··· Exercise input

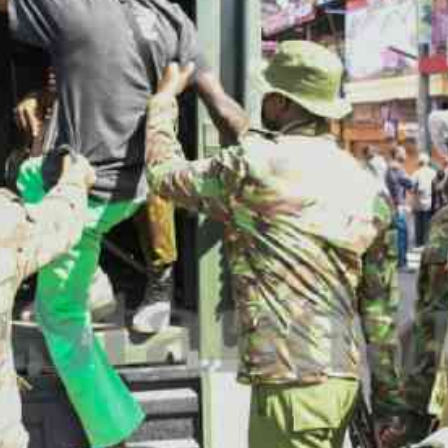
Smart Harvest
Volleyball And
Podcasts
Hockey
Farmers Market
Cricket
Agri-Directory
Gossip & Rumo
Mkulima Expo 2021
Premier Leagu
Farmpedia
bian
Blogs
Ten Things
The 
Entertainment
Health
Fash
Politics
Flash Back
Mon
The Nairobian
Nairobian Shop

······

Brief: Give the records back exactly, with no pictures.

Final answer:
Smart Harvest
Volleyball And
Podcasts
Hockey
Farmers Market
Cricket
Agri-Directory
Gossip & Rumo
Mkulima Expo 2021
Premier Leagu
Farmpedia
bian
Blogs
Ten Things
The 
Entertainment
Health
Fash
Politics
Flash Back
Mon
The Nairobian
Nairobian Shop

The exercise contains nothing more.